The only small thing about the controversial residential and retail development being planned for Portland’s Bayside neighborhood is the first letter of its name: midtown. It’s like a developer’s inside joke — propose to build four apartment towers, each as high as 165 feet, with two parking garages and two acres of space for restaurants and shops, then market the massive project as though it were not important enough to warrant capitalization.
Nobody’s fooled. There’s plenty of capital involved: about $150 million to build the whole thing over the course of the next decade. And when you consider the larger impact this development is likely to have on the city, its lower-case moniker seems appropriate. In the future, lower Bayside will be known as “midtown” in the same sense we’ve long called the area above it “downtown.”
Like downtown, midtown will be defined by tall buildings and dense with restaurants, shops, offices and apartments. Once completed, the project’s four towers will be home to upwards of 2,000 new residents, roughly doubling the neighborhood’s population. In addition to the 100,000 square feet of new retail space at the base of the towers, more commercial and residential development is sure to follow on surrounding blocks, many of which are under-developed remnants of Bayside’s industrial past.
The news that Portland is pregnant with a second downtown should be cause for celebration, but as with most pregnancies it’s also causing a lot of anxiety. A vocal minority of city dwellers, spurred by an ad hoc opposition group calling itself Keep Portland Livable, wants to abort midtown before it’s born.

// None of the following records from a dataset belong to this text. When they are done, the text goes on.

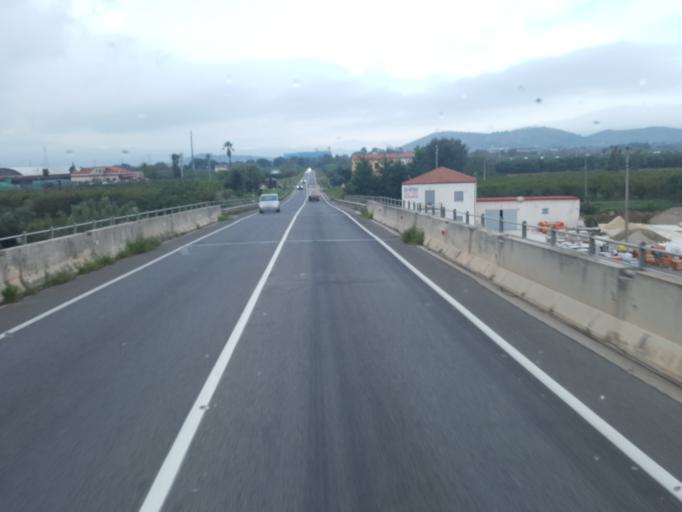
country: IT
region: Campania
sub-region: Provincia di Caserta
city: Pignataro Maggiore
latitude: 41.1725
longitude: 14.1351
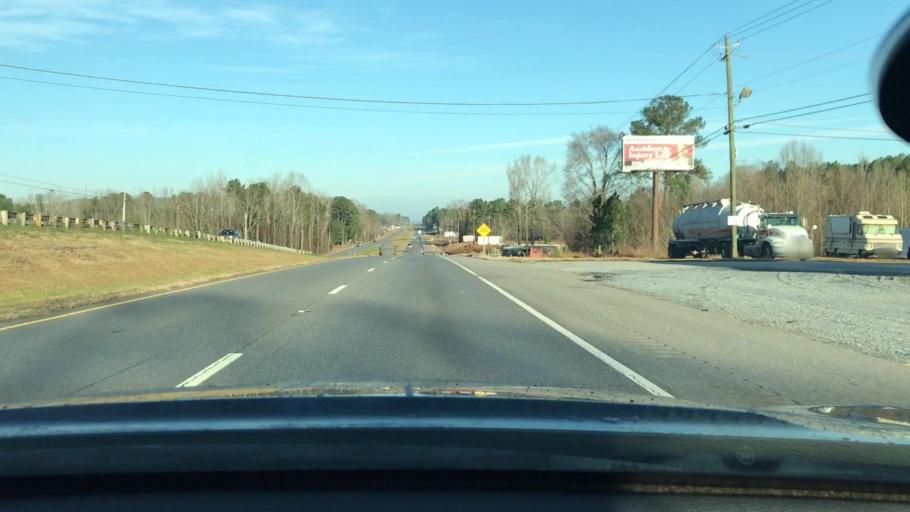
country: US
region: Alabama
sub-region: Talladega County
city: Childersburg
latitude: 33.2301
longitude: -86.3259
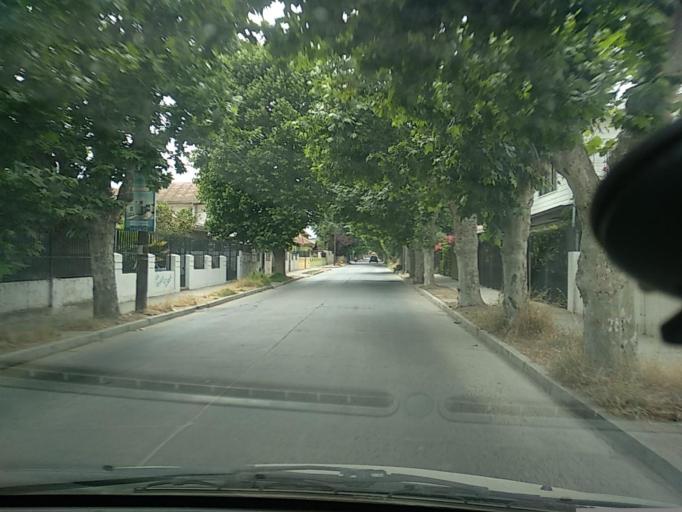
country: CL
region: Valparaiso
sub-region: Provincia de Marga Marga
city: Villa Alemana
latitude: -33.0400
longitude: -71.3731
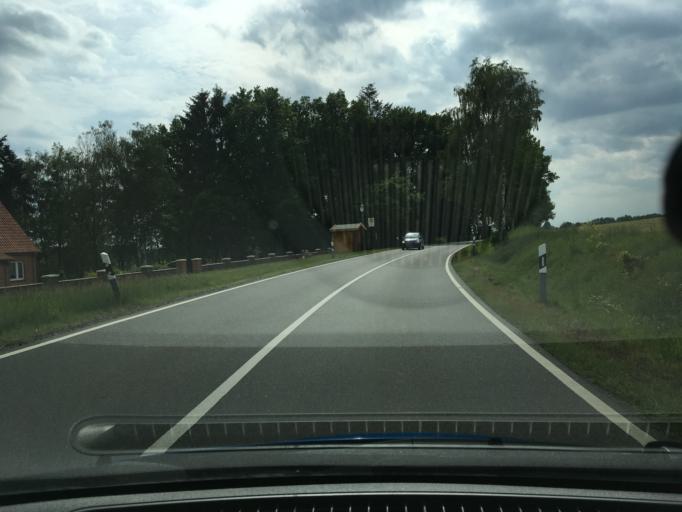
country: DE
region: Lower Saxony
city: Betzendorf
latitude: 53.1056
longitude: 10.2988
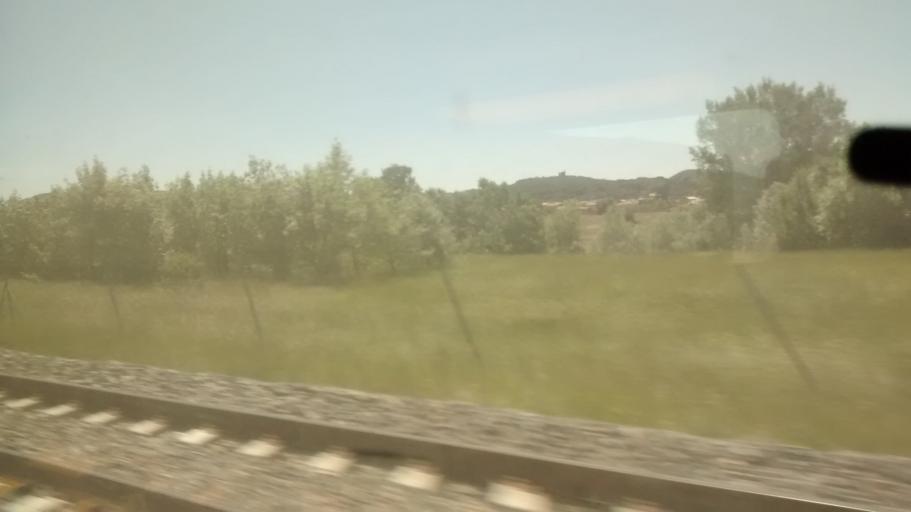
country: FR
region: Provence-Alpes-Cote d'Azur
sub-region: Departement du Vaucluse
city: Mornas
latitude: 44.1916
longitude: 4.7124
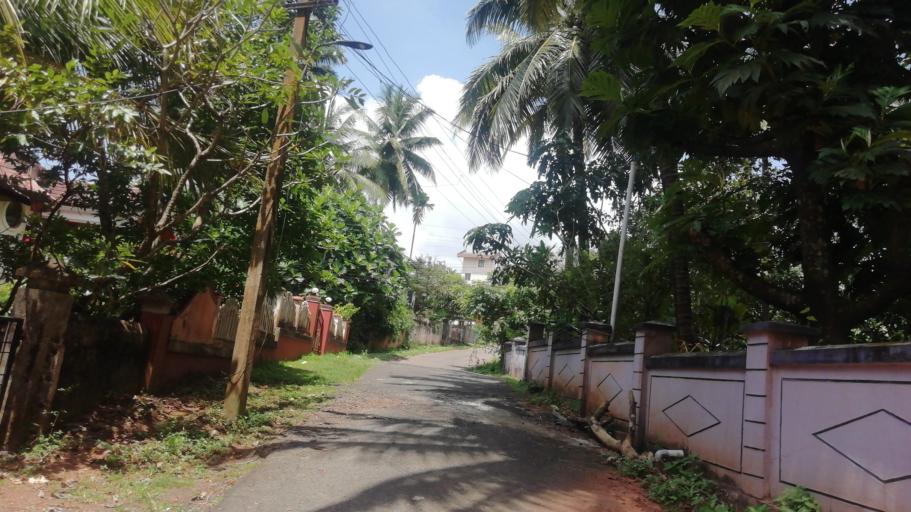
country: IN
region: Goa
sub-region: North Goa
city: Queula
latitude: 15.3854
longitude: 74.0023
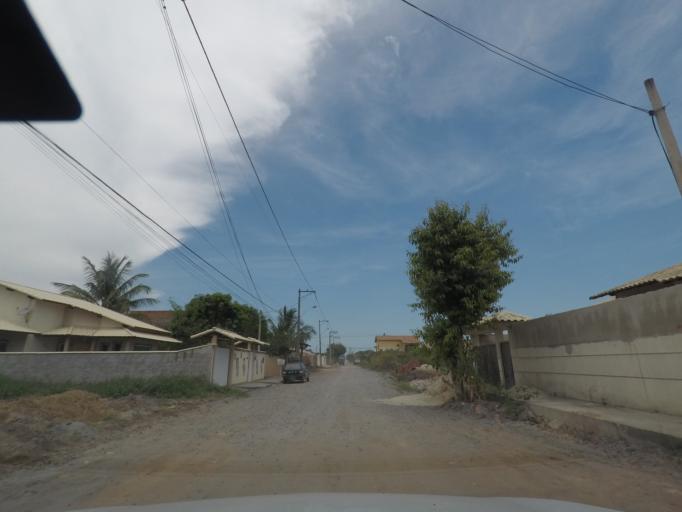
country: BR
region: Rio de Janeiro
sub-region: Marica
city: Marica
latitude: -22.9609
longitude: -42.9505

Its main complaint is that this baby’s too big: It’ll cast long shadows; it’ll change the view; it’ll be windy around its corners sometimes. Critics who spoke during the planning board’s marathon public hearing last Tuesday night likened midtown to the Berlin Wall and predicted it will transform Portland into Newark, N.J., a “dehumanizing, brutal place.” A resident of tony Baxter Boulevard warned the board against “destroying the iconic skyline of the city.” A young guy who lives in the Old Port called midtown a “blocky disaster.” Keri Lord, a Parkside resident who served on the task force that created a master plan for Bayside in the late 1990s, declared that midtown “destroys the nature of Portland” and undermines trust in city government (as though, in the wake of the Congress Square Park debacle, any remained).
Though I think Keep Portland Livable’s arguments verge on the ridiculous — most of their gripes could be lodged against any tall structure erected on the earth’s surface — it’s encouraging to see citizens get passionate about even the mundane details of a major construction project. Many who spoke at Tuesday’s hearing had constructive ideas to improve the development, like widening the sidewalk along Somerset Street and making the backside of the buildings, which abut the Bayside Trail, attractive and accessible to passersby.
It’s telling that some of Bayside’s staunchest defenders don’t appreciate midtown’s most strident critics. “I’m a little tired of being talked at by people living in other neighborhoods,” said Steve Hirshon, a longtime Baysider who hosts a weekly morning show on radio station WMPG.
Hirshon and his neighbors have long endured the negative consequences of living in the blighted backside of town among brownfields, dumpy houses and dilapidated industrial structures. The homeless shelters and other social-service providers clustered in the area draw hundreds of desperate people struggling with mental-health and substance-abuse problems to Bayside’s trash-strewn streets. (Earlier this fall, residents of the 16-story Back Bay Tower were alarmed by the growing number of used syringes found littering the property.)
Midtown’s critics decry the fact its developer, the Federated Companies, plans to rent the high-rise apartments at market rates — reportedly in the range of $1,300 to $1,700 per month for studios, one- and two-bedroom units. But Bayside already has two affordable-housing projects, Unity Village and Pearl Place, and one of the largest subsidized-housing complexes in the city, Kennedy Park, is just across Franklin Street, in East Bayside. This is exactly the mix of affordable and market-rate housing the city’s master plan, A New Vision for Bayside, envisioned.
Midtown is hardly a done deal. Federated has only submitted detailed plans for the first phase of the development (one tower and one parking garage), the success of which will determine the fate of the rest of the project, and numerous proposals in recent years for similar projects on the peninsula have died before the first shovel could break ground. But if midtown succeeds, light a cigar and pop the champagne. This big baby promises to make Portland proud.